START Passage to read

Now that we have this table, we could compute the likelihood of a new tweet following this expression, where $w_i$ represents the ith word of the corpus and $m$ the total amount of words that the corpus has:
\[\prod_{i=1}^m \frac {P(w_i|Positive)} {P(w_i|Negative)}\]Using this new corpus as an example:
Tweet: My life without you is sad
And applying the expression above (note that without and is are not in the vocabulary, so they are ignored):
$\frac 0 {0.1111} * \frac 0 {0.1111 } * \frac {0.1} 0 * \frac 0 {0.2222} = ?$
But wait… WE CAN’T COMPUTE THIS, WE ARE DIVIDING BY 0!!!
That’s why we should always apply Laplacian smoothing.
Laplacian Smoothing
To avoid situations where some probabilities are 0, instead of computing the probability of a word by dividing the frequency of a word by the total amount of words for that class (Positive/Negative), we will calculate the probability of a word like this:
\[P(word | class) = \frac {(\text{count of word in class} + 1)} {(\text{total count of words in class + total number of unique words in the vocabulary})}\]Note that when computing the “total count of words in class”, we count all the words (all their appearances) in each class that have a frequency greater than 0.
If the “I” Probability was computed as $ P(”I”|Positive) $ $= 2/10 = 0.2$ before, with Laplacian smoothing it would be computed as:
\[P(”I”|Positive) = \frac {2+1} {10+16} = 0.153\]Now, the probability table applying Laplacian Smoothing looks like this:
| Value | Positive probability | Negative probability |
|---|---|---|
| I | 0.115 | 0.083 |
| am | 0.077 | 0.083 |
| happy | 0.115 | 0.050 |
| to | 0.077 | 0.050 |
| see | 0.077 | 0.050 |
| you | 0.077 | 0.050 |
| sad | 0.038 | 0.116 |
| Today | 0.077 | 0.050 |
| feel | 0.077 | 0.050 |
| This | 0.038 | 0.083 |
| was | 0.038 | 0.083 |
| a | 0.038 | 0.083 |
| moment | 0.038 | 0.083 |
| of | 0.038 | 0.083 |
| my | 0.038 | 0.083 |
| life | 0.038 | 0.083 |
As you can see, we don’t have a 0 probability anywere, so we can continue with our example, but using this table. We were trying to classify this tweet:
My life without you is sad Applying this $prod_{i=1}^m \frac {P(w_i|Positive)} {P(w_i|Negative)}$ expression now, the result is:
\[\frac {0.038} {0.083} * \frac {0.038} {0.083} * \frac {0.077} {0.05} * \frac {0.038} {0.116} = 0.105\]Since it is < 1, we can classify the tweet as Negative
For each word of the table above, we could compute a “ratio” between the positive and negative probabilities. For example, the word “I” has a ratio of $0.115/0.083 = 1.385$.
If the ratio is 1, it means that the word is “neutral”. If is $> 1$ means that that word tends to be positive and $< 1$ means that the word tends to be negative.
We have to add a “ratio” in the Naive Bayes’ formula between the positive and negative tweets. Since in the example we had the same amount of positive/negative tweets, the ratio was 1.

END Passage to read
START Dataset section

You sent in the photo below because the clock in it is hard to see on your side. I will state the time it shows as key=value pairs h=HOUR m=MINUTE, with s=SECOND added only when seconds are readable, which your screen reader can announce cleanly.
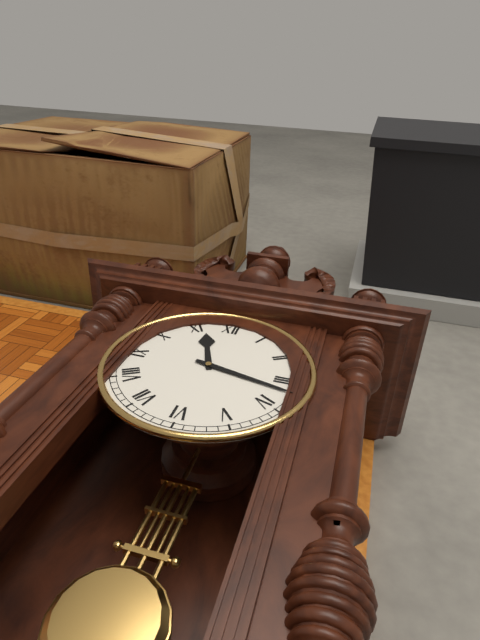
h=11 m=17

END Dataset section

* What to do *
**a)** From the passage on Laplacian smoothing, return the text from "If the ratio" up to and including "to be negative.", copied word for word.
**b)** In the passage on Laplacian smoothing, how is the tweet "My life without you is sad" classified once the smoothed table is used, and on what basis?

* Exercise solutions *
**a)**
If the ratio is 1, it means that the word is “neutral”. If is $> 1$ means that that word tends to be positive and $< 1$ means that the word tends to be negative.

**b)** It is classified as Negative, because the computed result, 0.105, is less than 1.